*** Data for processing ***
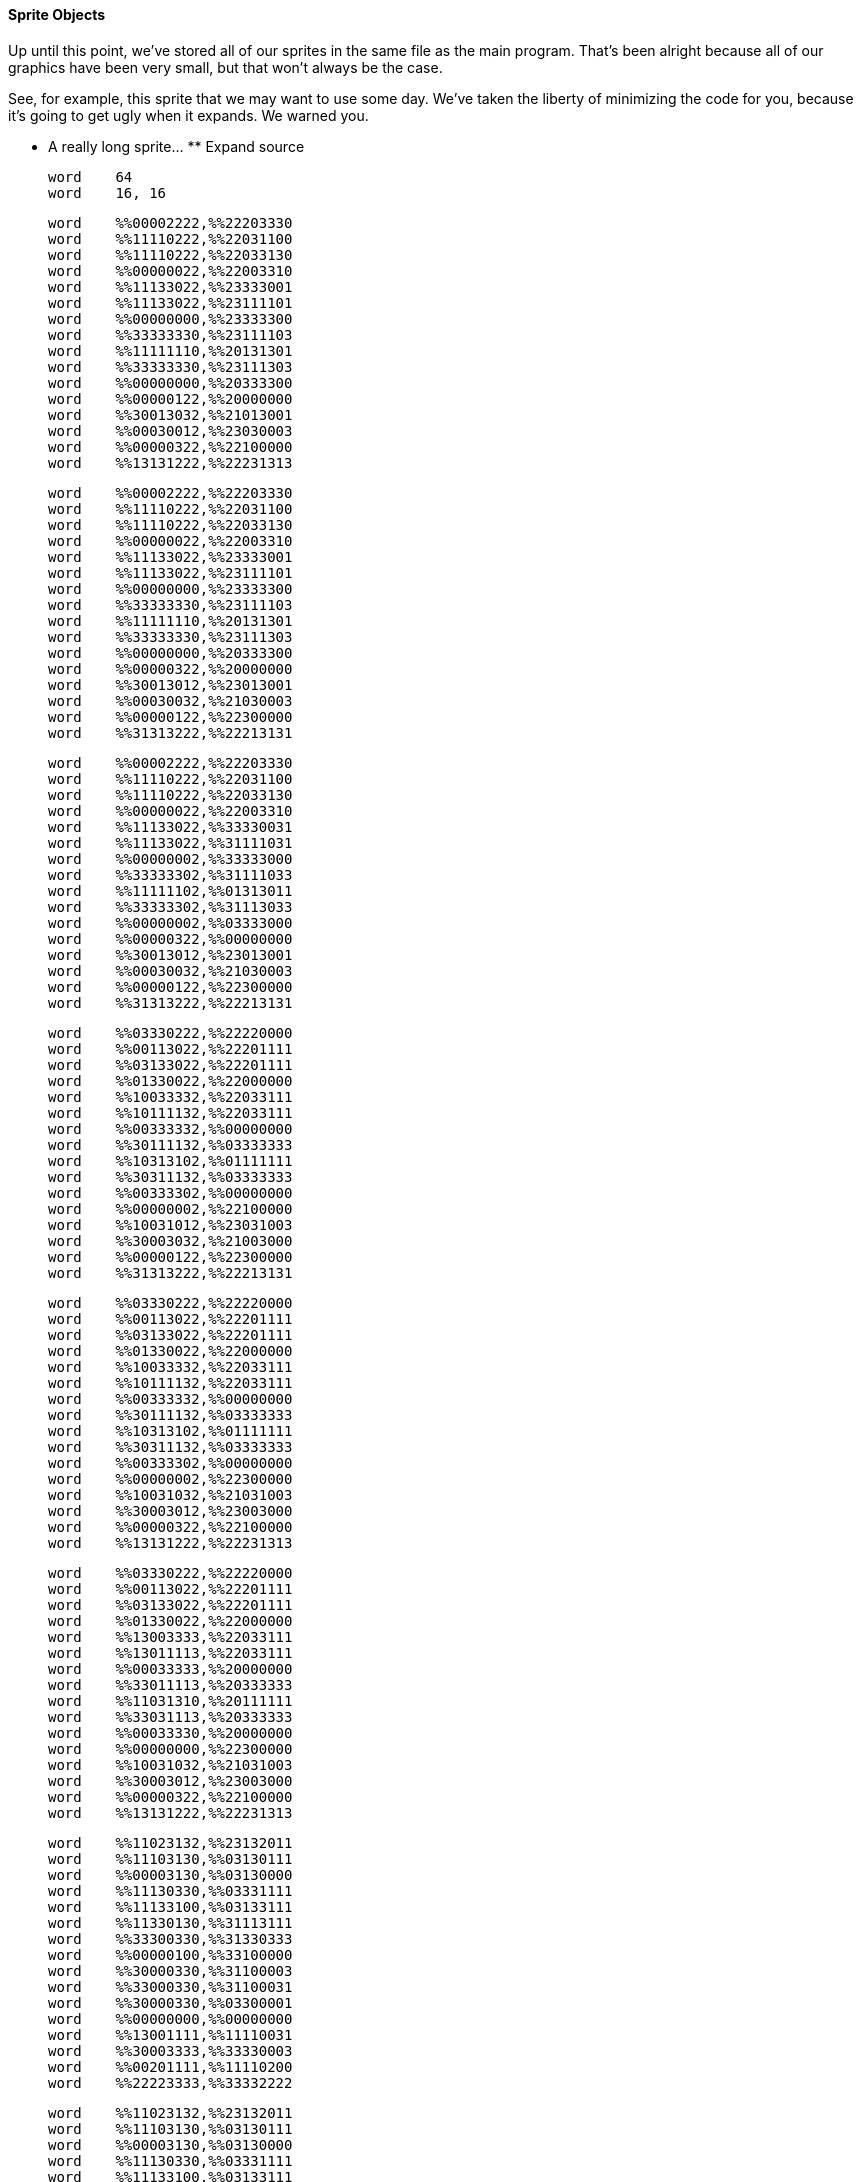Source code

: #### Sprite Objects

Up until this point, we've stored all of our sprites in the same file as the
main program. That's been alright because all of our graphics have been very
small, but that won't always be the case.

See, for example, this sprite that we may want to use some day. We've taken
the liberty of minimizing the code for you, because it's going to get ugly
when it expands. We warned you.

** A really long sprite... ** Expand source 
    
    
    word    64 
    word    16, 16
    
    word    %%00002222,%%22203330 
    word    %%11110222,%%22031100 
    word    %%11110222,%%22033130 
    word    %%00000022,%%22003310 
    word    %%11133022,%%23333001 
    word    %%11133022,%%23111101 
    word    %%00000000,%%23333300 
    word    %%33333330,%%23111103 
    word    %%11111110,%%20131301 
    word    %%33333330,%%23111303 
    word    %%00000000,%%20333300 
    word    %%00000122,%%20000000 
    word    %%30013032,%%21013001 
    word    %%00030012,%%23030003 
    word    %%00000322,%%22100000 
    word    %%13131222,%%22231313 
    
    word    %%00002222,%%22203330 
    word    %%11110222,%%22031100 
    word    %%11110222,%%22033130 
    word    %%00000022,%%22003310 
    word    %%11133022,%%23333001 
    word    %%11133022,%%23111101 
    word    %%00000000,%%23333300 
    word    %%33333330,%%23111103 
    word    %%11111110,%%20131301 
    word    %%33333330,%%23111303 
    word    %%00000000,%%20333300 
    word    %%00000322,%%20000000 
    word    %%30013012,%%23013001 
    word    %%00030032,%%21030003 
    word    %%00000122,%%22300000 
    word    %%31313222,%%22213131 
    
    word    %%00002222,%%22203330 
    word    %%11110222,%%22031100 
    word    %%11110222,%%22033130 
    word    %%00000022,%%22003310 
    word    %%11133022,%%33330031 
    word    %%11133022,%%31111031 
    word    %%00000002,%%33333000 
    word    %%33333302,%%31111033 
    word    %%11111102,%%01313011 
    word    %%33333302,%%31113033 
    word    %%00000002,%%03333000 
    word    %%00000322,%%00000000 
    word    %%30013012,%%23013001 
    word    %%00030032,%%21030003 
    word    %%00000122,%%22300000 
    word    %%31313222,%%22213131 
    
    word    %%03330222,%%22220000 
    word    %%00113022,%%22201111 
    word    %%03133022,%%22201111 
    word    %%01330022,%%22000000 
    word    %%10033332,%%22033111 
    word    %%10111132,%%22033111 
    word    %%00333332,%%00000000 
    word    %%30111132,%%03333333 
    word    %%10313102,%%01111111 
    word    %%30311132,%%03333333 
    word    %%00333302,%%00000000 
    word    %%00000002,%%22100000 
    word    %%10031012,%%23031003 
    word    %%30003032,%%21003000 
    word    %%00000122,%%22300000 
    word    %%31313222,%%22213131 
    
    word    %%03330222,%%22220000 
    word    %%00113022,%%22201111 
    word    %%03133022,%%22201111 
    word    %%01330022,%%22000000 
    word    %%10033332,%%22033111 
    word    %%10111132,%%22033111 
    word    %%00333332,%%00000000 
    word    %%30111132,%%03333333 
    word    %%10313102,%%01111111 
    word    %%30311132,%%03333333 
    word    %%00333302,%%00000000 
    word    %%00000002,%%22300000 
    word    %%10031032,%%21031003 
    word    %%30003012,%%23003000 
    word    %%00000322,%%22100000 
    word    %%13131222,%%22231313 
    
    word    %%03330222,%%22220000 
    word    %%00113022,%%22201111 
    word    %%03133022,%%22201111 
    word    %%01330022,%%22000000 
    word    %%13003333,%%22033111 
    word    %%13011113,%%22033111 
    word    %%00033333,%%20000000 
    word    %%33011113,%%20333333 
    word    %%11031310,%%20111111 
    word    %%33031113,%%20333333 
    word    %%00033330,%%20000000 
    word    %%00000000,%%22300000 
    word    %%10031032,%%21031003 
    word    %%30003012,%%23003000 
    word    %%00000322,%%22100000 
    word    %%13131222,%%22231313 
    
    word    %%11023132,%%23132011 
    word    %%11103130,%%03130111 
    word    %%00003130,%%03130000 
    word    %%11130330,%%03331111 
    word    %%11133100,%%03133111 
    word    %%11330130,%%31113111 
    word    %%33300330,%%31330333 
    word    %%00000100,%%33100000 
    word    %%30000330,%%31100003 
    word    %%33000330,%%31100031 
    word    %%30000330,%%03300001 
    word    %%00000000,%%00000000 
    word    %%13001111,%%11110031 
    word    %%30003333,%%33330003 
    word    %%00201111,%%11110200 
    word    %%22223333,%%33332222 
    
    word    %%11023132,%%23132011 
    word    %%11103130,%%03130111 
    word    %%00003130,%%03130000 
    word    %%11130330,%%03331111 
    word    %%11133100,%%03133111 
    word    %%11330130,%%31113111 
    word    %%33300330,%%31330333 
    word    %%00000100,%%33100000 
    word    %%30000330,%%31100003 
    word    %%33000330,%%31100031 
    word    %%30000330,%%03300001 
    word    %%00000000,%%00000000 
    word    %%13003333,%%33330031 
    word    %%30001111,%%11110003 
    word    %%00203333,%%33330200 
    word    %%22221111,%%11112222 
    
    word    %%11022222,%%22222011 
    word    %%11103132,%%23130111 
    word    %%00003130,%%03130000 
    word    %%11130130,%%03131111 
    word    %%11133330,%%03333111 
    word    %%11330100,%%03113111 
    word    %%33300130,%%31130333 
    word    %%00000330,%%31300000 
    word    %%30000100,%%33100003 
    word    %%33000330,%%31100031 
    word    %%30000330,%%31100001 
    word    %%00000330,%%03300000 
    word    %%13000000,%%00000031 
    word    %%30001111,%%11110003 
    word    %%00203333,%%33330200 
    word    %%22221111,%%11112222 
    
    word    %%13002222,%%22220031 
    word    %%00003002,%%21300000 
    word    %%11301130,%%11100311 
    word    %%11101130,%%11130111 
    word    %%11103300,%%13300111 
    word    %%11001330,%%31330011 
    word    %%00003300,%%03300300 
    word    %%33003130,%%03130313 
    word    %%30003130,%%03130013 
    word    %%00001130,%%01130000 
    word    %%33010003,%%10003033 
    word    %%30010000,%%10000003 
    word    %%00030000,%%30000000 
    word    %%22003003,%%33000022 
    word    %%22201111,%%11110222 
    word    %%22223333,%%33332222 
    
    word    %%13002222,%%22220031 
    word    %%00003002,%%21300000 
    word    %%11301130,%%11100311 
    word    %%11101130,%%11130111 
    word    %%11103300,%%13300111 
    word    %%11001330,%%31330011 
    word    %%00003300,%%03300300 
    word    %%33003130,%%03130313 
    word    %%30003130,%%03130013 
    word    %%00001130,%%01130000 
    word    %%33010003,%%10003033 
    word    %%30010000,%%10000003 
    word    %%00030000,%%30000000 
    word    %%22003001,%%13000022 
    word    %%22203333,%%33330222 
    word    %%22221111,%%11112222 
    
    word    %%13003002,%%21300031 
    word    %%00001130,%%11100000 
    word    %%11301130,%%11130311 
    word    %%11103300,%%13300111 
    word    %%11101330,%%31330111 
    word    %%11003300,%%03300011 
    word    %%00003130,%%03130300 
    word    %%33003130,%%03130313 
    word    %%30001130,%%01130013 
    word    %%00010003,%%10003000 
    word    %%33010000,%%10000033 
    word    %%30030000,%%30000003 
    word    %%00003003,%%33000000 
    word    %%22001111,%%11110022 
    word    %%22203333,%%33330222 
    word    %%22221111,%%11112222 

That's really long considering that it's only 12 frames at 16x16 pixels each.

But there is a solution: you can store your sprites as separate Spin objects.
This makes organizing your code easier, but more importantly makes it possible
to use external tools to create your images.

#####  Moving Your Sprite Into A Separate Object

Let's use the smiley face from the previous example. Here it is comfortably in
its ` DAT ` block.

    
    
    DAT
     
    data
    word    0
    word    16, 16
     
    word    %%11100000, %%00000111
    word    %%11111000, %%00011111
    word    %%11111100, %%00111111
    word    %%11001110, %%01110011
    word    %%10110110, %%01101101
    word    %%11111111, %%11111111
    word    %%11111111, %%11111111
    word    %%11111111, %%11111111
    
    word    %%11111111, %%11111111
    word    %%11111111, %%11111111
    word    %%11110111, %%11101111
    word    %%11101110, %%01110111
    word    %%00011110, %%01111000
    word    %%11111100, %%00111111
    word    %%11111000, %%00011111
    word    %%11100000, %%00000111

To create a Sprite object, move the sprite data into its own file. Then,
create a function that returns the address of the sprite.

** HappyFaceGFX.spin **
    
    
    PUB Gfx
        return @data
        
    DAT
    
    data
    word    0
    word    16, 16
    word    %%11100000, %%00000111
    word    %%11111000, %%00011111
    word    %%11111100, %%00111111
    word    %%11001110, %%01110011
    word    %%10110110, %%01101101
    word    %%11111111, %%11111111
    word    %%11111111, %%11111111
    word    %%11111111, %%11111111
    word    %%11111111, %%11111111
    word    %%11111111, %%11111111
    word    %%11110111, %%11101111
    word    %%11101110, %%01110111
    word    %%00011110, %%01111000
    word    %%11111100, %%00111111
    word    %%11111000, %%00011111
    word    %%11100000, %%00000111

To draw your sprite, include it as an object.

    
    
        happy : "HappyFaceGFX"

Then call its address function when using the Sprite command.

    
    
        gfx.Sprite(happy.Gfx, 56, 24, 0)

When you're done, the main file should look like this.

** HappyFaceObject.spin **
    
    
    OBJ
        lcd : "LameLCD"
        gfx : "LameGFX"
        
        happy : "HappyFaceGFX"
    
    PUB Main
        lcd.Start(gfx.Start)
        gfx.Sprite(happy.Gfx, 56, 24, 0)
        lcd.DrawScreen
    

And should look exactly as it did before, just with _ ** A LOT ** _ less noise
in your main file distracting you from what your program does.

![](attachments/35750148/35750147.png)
***
Task brief: All that is wanted is the number of lines in the records that include the string "example".

Answer area: 2